Bagian Kelima Pembetulan, Pembatalan, Pengurangan Ketetapan dan Penghapusan atau Pengurangan Sanksi Administratif Pasal 76 (1) Atas permohonan wajib pajak atau karena jabatannya, Kepala Daerah dapat membetulkan SKPD, SKPDKB, SKPDKBT atau STPD, SKPDN atau SKPDLB yang dalam penerbitannya terdapat kesalahan tulis dan/atau kesalahan hitung dan/atau kekeliruan penerapan ketentuan tertentu dalam peraturan perundang-undangan perpajakan daerah ; (2) Kepala Daerah dapat : a. mengurangkan atau menghapuskan sanksi administratif berupa bunga, denda dan kenaikan pajak yang terutang menurut peraturan perundang-undangan perpajakan daerah, dalam hal sanksi tersebut dikenakan karena kekhilafan wajib pajak atau bukan karena kesalahannya ; b. mengurangkan atau membatalkan SKPD, SKPDKB, SKPDKBT atau STPD, SKPDN atau SKPDLB yang tidak benar ;
33
c. mengurangkan atau membatalkan STPD ; d. membatalkan hasil pemeriksaan atau ketetapan pajak yang dilaksanakan atau diterbitkan tidak sesuai dengan tata cara yang ditentukan ; e. mengurangkan
ketetapan
pajak
terutang
berdasarkan
pertimbangan
kemampuan membayar wajib pajak atau kondisi tertentu objek pajak. (3) Tata cara pengurangan atau penghapusan sanksi administratif dan pengurangan atau pembatalan ketetapan pajak sebagaimana dimaksud pada ayat (2) diatur lebih lanjut oleh Kepala Daerah.

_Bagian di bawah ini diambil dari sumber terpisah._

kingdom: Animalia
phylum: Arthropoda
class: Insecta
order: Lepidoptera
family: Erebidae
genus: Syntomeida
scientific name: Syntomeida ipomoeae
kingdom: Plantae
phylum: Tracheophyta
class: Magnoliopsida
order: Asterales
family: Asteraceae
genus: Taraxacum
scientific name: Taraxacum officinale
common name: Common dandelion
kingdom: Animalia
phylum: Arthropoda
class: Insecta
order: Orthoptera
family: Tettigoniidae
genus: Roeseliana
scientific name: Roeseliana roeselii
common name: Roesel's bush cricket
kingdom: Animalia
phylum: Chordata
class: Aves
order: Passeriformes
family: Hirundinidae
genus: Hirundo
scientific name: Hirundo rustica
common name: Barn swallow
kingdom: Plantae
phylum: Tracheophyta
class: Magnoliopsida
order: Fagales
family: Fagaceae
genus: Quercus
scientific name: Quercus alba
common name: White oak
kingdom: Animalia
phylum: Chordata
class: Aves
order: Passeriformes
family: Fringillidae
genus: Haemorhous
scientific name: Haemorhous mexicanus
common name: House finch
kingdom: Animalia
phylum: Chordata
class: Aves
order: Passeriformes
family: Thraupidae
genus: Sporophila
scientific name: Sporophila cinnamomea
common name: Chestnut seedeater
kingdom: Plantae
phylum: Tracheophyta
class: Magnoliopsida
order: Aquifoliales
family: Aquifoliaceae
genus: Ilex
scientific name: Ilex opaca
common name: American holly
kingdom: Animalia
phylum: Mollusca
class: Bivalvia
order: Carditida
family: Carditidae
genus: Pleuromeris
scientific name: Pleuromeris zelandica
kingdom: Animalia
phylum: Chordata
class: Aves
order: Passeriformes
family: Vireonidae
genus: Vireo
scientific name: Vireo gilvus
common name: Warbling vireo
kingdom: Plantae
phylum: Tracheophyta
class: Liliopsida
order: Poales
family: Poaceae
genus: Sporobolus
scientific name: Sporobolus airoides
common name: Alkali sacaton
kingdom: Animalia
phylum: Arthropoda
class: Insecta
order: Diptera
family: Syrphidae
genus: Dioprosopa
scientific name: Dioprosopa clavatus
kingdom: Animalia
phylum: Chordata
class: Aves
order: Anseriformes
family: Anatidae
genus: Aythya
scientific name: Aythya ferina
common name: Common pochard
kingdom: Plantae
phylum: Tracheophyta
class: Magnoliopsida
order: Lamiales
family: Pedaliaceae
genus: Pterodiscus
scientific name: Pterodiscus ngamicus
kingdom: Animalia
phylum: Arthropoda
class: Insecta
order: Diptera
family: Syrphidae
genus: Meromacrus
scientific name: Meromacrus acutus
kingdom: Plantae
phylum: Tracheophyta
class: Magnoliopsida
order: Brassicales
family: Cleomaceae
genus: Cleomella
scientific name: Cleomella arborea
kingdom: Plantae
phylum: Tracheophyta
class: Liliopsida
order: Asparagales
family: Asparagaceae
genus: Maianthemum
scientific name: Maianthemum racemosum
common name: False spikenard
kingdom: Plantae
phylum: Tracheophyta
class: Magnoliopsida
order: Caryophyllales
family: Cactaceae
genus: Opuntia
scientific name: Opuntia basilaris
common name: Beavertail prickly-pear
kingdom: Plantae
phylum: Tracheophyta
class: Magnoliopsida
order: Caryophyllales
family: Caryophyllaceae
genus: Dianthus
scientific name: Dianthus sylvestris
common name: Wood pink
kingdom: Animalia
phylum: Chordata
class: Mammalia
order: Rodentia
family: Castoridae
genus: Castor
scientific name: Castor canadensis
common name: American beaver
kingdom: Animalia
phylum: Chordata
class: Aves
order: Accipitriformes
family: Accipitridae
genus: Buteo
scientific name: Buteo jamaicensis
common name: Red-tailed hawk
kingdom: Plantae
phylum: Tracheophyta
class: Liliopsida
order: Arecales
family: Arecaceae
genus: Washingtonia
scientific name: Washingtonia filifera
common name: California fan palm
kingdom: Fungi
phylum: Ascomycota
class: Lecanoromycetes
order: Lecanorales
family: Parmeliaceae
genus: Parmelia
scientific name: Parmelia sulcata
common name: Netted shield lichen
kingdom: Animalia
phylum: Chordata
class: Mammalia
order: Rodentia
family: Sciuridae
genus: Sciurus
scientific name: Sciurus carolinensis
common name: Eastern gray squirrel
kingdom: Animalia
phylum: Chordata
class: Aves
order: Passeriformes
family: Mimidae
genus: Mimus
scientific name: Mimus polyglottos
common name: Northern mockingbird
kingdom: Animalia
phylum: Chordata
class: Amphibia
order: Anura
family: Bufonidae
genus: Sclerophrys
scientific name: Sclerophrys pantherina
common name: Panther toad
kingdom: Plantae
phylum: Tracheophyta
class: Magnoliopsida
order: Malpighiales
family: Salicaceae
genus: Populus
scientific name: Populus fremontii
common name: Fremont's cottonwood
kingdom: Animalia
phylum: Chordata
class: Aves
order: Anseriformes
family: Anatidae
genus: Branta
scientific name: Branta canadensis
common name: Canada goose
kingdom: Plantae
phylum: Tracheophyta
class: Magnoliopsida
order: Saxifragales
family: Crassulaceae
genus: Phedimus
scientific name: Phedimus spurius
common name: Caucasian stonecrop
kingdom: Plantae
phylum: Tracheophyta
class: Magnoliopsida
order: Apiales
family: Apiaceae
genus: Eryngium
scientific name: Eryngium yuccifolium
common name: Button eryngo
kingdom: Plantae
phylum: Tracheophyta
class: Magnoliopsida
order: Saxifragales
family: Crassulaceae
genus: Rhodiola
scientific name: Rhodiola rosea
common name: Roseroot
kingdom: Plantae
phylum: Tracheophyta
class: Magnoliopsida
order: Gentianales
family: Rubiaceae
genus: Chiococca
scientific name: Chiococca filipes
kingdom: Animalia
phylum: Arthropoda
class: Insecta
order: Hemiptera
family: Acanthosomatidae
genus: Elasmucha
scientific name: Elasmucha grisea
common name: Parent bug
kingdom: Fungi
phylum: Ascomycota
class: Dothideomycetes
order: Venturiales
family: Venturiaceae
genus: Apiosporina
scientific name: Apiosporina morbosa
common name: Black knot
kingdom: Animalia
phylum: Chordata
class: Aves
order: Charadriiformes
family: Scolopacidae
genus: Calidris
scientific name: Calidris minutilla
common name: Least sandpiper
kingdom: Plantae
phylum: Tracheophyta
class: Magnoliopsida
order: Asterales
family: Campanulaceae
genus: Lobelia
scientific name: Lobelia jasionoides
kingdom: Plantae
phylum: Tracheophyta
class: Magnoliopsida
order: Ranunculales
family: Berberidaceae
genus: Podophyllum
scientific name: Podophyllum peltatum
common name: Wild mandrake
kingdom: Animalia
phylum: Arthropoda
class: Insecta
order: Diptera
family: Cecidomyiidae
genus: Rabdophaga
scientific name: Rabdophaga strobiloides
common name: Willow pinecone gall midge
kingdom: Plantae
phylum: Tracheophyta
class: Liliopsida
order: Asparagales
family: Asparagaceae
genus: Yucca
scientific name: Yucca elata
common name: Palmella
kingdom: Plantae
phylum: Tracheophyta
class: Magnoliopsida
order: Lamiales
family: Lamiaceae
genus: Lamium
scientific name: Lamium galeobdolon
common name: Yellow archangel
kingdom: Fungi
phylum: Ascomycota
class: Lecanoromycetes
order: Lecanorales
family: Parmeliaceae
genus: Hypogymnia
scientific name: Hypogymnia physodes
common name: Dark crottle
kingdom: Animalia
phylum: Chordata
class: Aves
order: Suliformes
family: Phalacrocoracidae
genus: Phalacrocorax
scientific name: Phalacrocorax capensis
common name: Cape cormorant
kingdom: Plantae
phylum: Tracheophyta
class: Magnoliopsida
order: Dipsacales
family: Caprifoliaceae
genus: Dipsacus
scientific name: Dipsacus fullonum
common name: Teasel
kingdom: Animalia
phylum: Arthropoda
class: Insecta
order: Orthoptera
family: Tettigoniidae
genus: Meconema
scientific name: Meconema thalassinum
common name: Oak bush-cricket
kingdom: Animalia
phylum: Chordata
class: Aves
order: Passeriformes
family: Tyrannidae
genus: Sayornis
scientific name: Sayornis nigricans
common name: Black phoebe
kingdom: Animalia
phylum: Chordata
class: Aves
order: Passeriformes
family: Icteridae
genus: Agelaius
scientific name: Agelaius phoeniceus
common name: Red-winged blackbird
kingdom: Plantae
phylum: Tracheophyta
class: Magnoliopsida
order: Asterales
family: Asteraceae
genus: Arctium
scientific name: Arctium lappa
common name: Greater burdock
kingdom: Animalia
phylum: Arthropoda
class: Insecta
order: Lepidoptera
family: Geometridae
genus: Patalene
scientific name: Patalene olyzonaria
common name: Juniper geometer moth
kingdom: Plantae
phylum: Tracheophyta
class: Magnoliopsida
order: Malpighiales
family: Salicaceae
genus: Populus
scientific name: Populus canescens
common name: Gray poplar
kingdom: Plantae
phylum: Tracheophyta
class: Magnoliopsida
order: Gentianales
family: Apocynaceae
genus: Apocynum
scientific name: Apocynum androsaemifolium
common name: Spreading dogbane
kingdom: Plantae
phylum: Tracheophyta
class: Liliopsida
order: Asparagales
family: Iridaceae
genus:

BAB IV PENGEMBALIAN KELEBIHAN PEMBAYARAN Pasal 77 (1) Atas kelebihan pembayaran pajak, wajib pajak dapat mengajukan permohonan pengembalian kepada Kepala Daerah ; (2) Kepala Daerah dalam jangka waktu paling lama 12 (dua belas) bulan sejak diterimanya permohonan pengembalian kelebihan pembayaran pajak sebagaimana dimaksud pada ayat (1), harus memberikan keputusan ; (3) Dalam hal jangka waktu sebagaimana dimaksud pada ayat (2) telah dilampaui dan Kepala Daerah tidak memberikan suatu keputusan, permohonan pengembalian pembayaran pajak dianggap dikabulkan dan SKPDLB harus diterbitkan dalam jangka waktu paling lama 1 (satu) bulan ; (4) Dalam hal wajib pajak mempunyai utang pajak, kelebihan pembayaran pajak sebagaimana dimaksud pada ayat (1) langsung diperhitungkan untuk melunasi terlebih dahulu utang pajak tersebut ; (5) Pengembalian kelebihan pembayaran pajak sebagaimana dimaksud pada ayat (1) dilakukan dalam jangka waktu paling lama 2 (dua) bulan sejak diterbitkannya SKPDLB ; (6) Dalam hal pengembalian kelebihan pembayaran pajak dilakukan setelah lewat 2 (dua) bulan, Kepala Daerah memberikan imbalan bunga sebesar 2% (dua persen) sebulan atas keterlambatan pembayaran kelebihan pembayaran pajak ; (7) Tata cara pengembalian kelebihan pembayaran pajak sebagaimana dimaksud pada ayat (1) diatur lebih lanjut oleh Kepala Daerah.
34
BAB V KEDALUWARSA PENAGIHAN Pasal 78 (1) Hak untuk melakukan penagihan pajak menjadi kedaluwarsa setelah melampaui waktu 5 (lima) tahun terhitung sejak saat terutangnya pajak kecuali apabila wajib pajak melakukan tindak pidana perpajakan daerah ; (2) Kedaluwarsa penagihan pajak sebagaimana dimaksud pada ayat (1) tertangguh apabila : a. diterbitkan Surat Teguran dan/atau Surat Paksa ; b. ada pengakuan utang pajak dari wajib pajak, baik langsung maupun tidak langsung. (3) Dalam hal diterbitkan Surat Teguran dan Surat Paksa sebagaimana dimaksud pada ayat (2) huruf a, kedaluwarsa penagihan dihitung sejak tanggal penyampaian surat paksa tersebut ; (4) Pengakuan utang pajak secara langsung sebagaimana dimaksud pada ayat (2) huruf b adalah wajib pajak dengan kesadarannya menyatakan masih mempunyai utang pajak dan belum melunasinya kepada Pemerintah Daerah ; (5) Pengakuan utang secara tidak langsung sebagaimana dimaksud pada ayat (2) huruf b dapat diketahui dari pengajuan, permohonan, angsuran atau penundaan pembayaran dan permohonan keberatan oleh wajib pajak.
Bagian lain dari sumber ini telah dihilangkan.